All three show up correctly in the consul ui
Despite this curl fails on both clients in the same manner:
$ curl localhost:1234 -vv
* Trying 127.0.0.1:1234...
* Connected to localhost (127.0.0.1) port 1234 (#0)
> GET / HTTP/1.1
> Host: localhost:1234
> User-Agent: curl/7.83.0-DEV
> Accept: */*
>
* Recv failure: Connection reset by peer
* Closing connection 0
curl: (56) Recv failure: Connection reset by peer
Envoy trace log excerpt:
[2022-04-28 11:50:34.650][13][debug][connection] [source/common/network/connection_impl.cc:912] [C1496] connecting to 127.0.0.1:0
[2022-04-28 11:50:34.650][13][debug][connection] [source/common/network/connection_impl.cc:931] [C1496] connection in progress
[2022-04-28 11:50:34.650][13][trace][pool] [source/common/conn_pool/conn_pool_base.cc:131] not creating a new connection, shouldCreateNewConnection returned false.
[2022-04-28 11:50:34.650][13][debug][conn_handler] [source/server/active_tcp_listener.cc:142] [C1495] new connection from 10.42.0.57:51836
[2022-04-28 11:50:34.650][13][trace][connection] [source/common/network/connection_impl.cc:563] [C1495] socket event: 2
[2022-04-28 11:50:34.650][13][trace][connection] [source/common/network/connection_impl.cc:674] [C1495] write ready
[2022-04-28 11:50:34.650][13][trace][connection] [source/extensions/transport_sockets/tls/ssl_handshaker.cc:52] [C1495] ssl error occurred while read: SYSCALL
[2022-04-28 11:50:34.650][13][debug][connection] [source/common/network/connection_impl.cc:250] [C1495] closing socket: 0
[2022-04-28 11:50:34.650][13][trace][connection] [source/common/network/connection_impl.cc:418] [C1495] raising connection event 0
[2022-04-28 11:50:34.650][13][trace][filter] [source/common/tcp_proxy/tcp_proxy.cc:587] [C1495] on downstream event 0, has upstream = true
[2022-04-28 11:50:34.650][13][debug][pool] [source/common/conn_pool/conn_pool_base.cc:600] cancelling pending stream
[2022-04-28 11:50:34.650][13][debug][connection] [source/common/network/connection_impl.cc:139] [C1496] closing data_to_write=0 type=1
[2022-04-28 11:50:34.650][13][debug][connection] [source/common/network/connection_impl.cc:250] [C1496] closing socket: 1
[2022-04-28 11:50:34.650][13][trace][connection] [source/common/network/connection_impl.cc:418] [C1496] raising connection event 1
[2022-04-28 11:50:34.650][13][debug][pool] [source/common/conn_pool/conn_pool_base.cc:439] [C1496] client disconnected, failure reason:
[2022-04-28 11:50:34.650][13][trace][main] [source/common/event/dispatcher_impl.cc:249] item added to deferred deletion list (size=1)
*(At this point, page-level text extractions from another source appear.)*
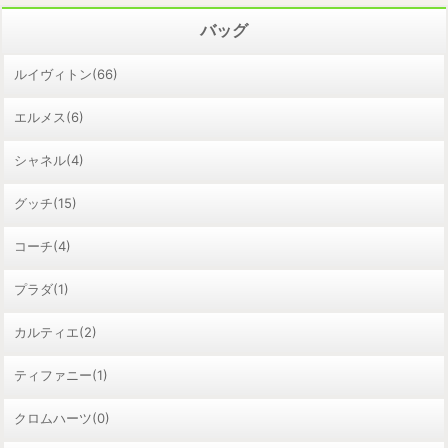
バッグ
ルイヴィトン(66)
エルメス(6)
シャネル(4)
グッチ(15)
コーチ(4)
プラダ(1)
カルティエ(2)
ティファニー(1)
クロムハーツ(0)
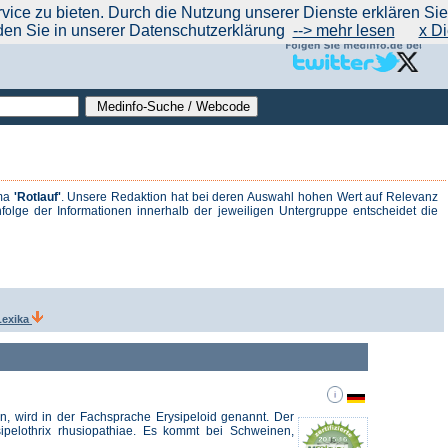
|
|
|
|
ce zu bieten. Durch die Nutzung unserer Dienste erklären Sie s
ntrend
werben auf Medinfo
Anbieter hinzufügen (Gratis!)
über Medinfo
Feedback
den Sie in unserer Datenschutzerklärung
--> mehr lesen
x Di
ema
'Rotlauf'
. Unsere Redaktion hat bei deren Auswahl hohen Wert auf Relevanz
folge der Informationen innerhalb der jeweiligen Untergruppe entscheidet die
Lexika
n, wird in der Fachsprache Erysipeloid genannt. Der
pelothrix rhusiopathiae. Es kommt bei Schweinen,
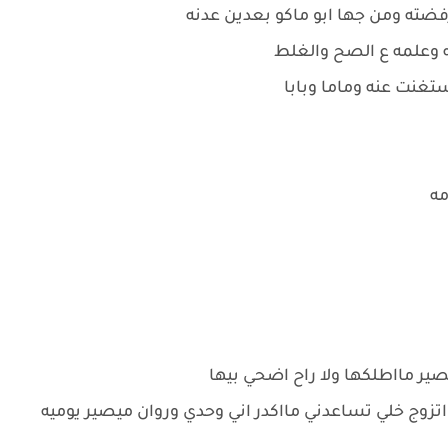
رفضته ومن جها ابو ماكو بعدين عدنه
يه وعلمه ع الصح والغلط
غنت عنه وماما وبابا
مه
يصير مااطلكها ولا راح اضحي بيها
تزوج خلي تساعدني مااكدر اني وحدي وروان ميصير يوميه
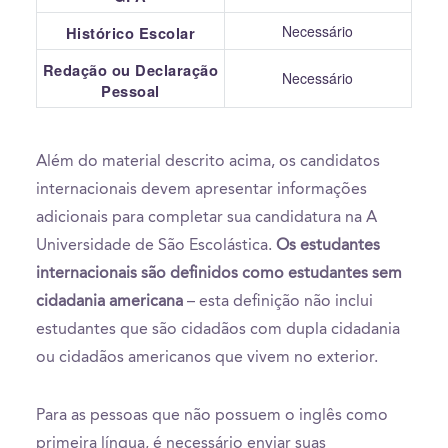
Necessário
Histórico Escolar
Redação ou Declaração
Necessário
Pessoal
Além do material descrito acima, os candidatos
internacionais devem apresentar informações
adicionais para completar sua candidatura na A
Universidade de São Escolástica.
Os estudantes
internacionais são definidos como estudantes sem
cidadania americana
– esta definição não inclui
estudantes que são cidadãos com dupla cidadania
ou cidadãos americanos que vivem no exterior.
Para as pessoas que não possuem o inglês como
primeira língua, é necessário enviar suas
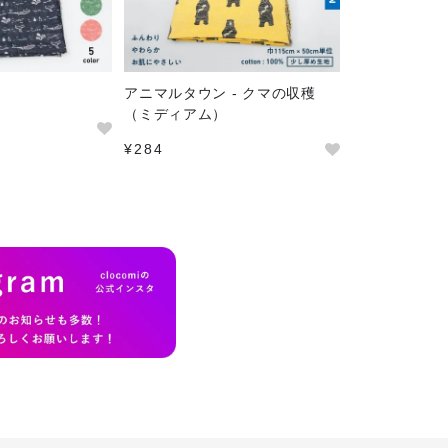
アニマルタウン - クマの収穫
（ミディアム）
¥284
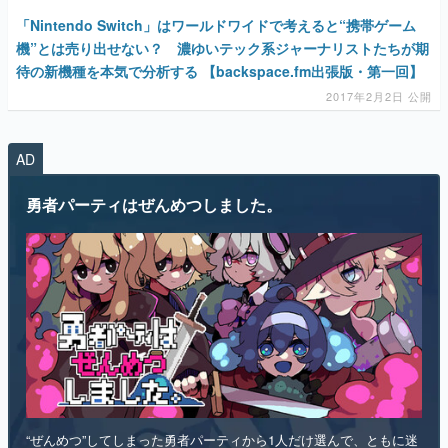
「Nintendo Switch」はワールドワイドで考えると“携帯ゲーム
機”とは売り出せない？ 濃ゆいテック系ジャーナリストたちが期
待の新機種を本気で分析する 【backspace.fm出張版・第一回】
2017年2月2日 公開
AD
勇者パーティはぜんめつしました。
“ぜんめつ”してしまった勇者パーティから1人だけ選んで、ともに迷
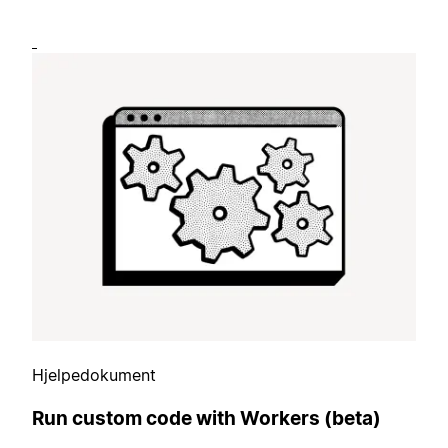
Hjelpedokument
Run custom code with Workers (beta)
[2022-04-28 11:50:34.650][13][debug][pool] [source/common/conn_pool/conn_pool_base.cc:410] invoking idle callbacks - is_draining_for_deletion_=false
[2022-04-28 11:50:34.650][13][trace][upstream] [source/common/upstream/cluster_manager_impl.cc:1807] Idle pool, erasing pool for host 0x54603f486380
[2022-04-28 11:50:34.650][13][trace][main] [source/common/event/dispatcher_impl.cc:249] item added to deferred deletion list (size=2)
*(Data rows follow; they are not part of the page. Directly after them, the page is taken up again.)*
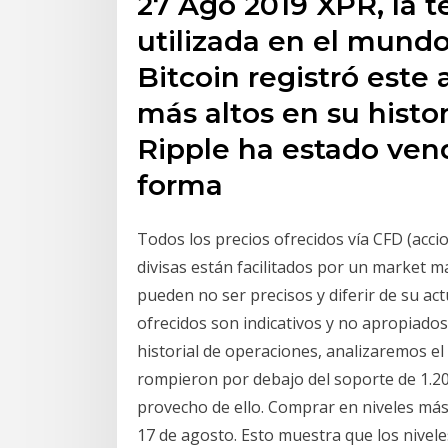
27 Ago 2019 XPR, la 
utilizada en el mundo
Bitcoin registró este
más altos en su histor
Ripple ha estado ve
forma
Todos los precios ofrecidos vía CFD (accio
divisas están facilitados por un market m
pueden no ser precisos y diferir de su act
ofrecidos son indicativos y no apropiado
historial de operaciones, analizaremos el 
rompieron por debajo del soporte de 1.20
provecho de ello. Comprar en niveles más
17 de agosto. Esto muestra que los nivel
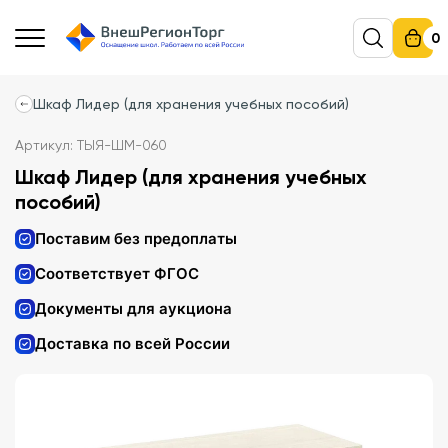
0
Шкаф Лидер (для хранения учебных пособий)
Артикул: ТЫЯ-ШМ-060
Шкаф Лидер (для хранения учебных
пособий)
Поставим без предоплаты
Соответствует ФГОС
Документы для аукциона
Доставка по всей России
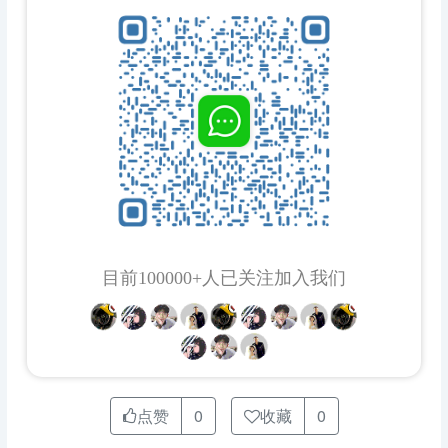
目前100000+人已关注加入我们
点赞
0
收藏
0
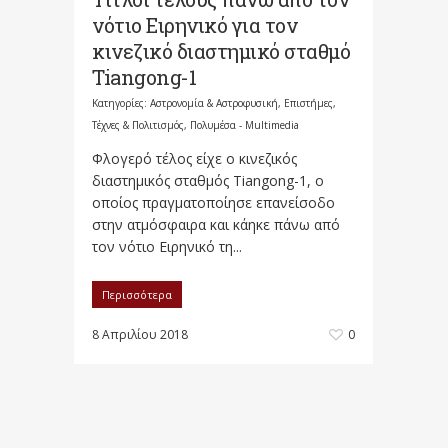
νότιο Ειρηνικό για τον
κινεζικό διαστημικό σταθμό
Tiangong-1
Κατηγορίες:
Αστρονομία & Αστροφυσική
,
Επιστήμες,
Τέχνες & Πολιτισμός
,
Πολυμέσα - Multimedia
Φλογερό τέλος είχε ο κινεζικός
διαστημικός σταθμός Tiangong-1, ο
οποίος πραγματοποίησε επανείσοδο
στην ατμόσφαιρα και κάηκε πάνω από
τον νότιο Ειρηνικό τη...
Περισσότερα
8 Απριλίου 2018
0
[2022-04-28 11:50:34.650][13][debug][pool] [source/common/conn_pool/conn_pool_base.cc:410] invoking idle callbacks - is_draining_for_deletion_=false
[2022-04-28 11:50:34.650][13][trace][conn_handler] [source/server/active_stream_listener_base.cc:111] [C1495] connection on event 0
[2022-04-28 11:50:34.650][13][debug][conn_handler] [source/server/active_stream_listener_base.cc:120] [C1495] adding to cleanup list
[2022-04-28 11:50:34.650][13][trace][main] [source/common/event/dispatcher_impl.cc:249] item added to deferred deletion list (size=3)
[2022-04-28 11:50:34.650][13][trace][main] [source/common/event/dispatcher_impl.cc:249] item added to deferred deletion list (size=4)
[2022-04-28 11:50:34.650][13][trace][main] [source/common/event/dispatcher_impl.cc:125] clearing deferred deletion list (size=4)
The only parts that really stick out to me are:
[2022-04-28 11:50:34.650][13][trace][connection] [source/extensions/transport_sockets/tls/ssl_handshaker.cc:52] [C1495] ssl error occurred while read: SYSCALL
and
[2022-04-28 11:50:34.650][13][debug][pool] [source/common/conn_pool/conn_pool_base.cc:439] [C1496] client disconnected, failure reason:
but I’m at a loss to what that means exactly or if its the culprit.
While the communication between clusters could fail for several reasons, I’d expect the static-server and static-client in the same cluster to function as expected.
Can anyone shed some light on this, or suggest specific troubleshooting I can perform?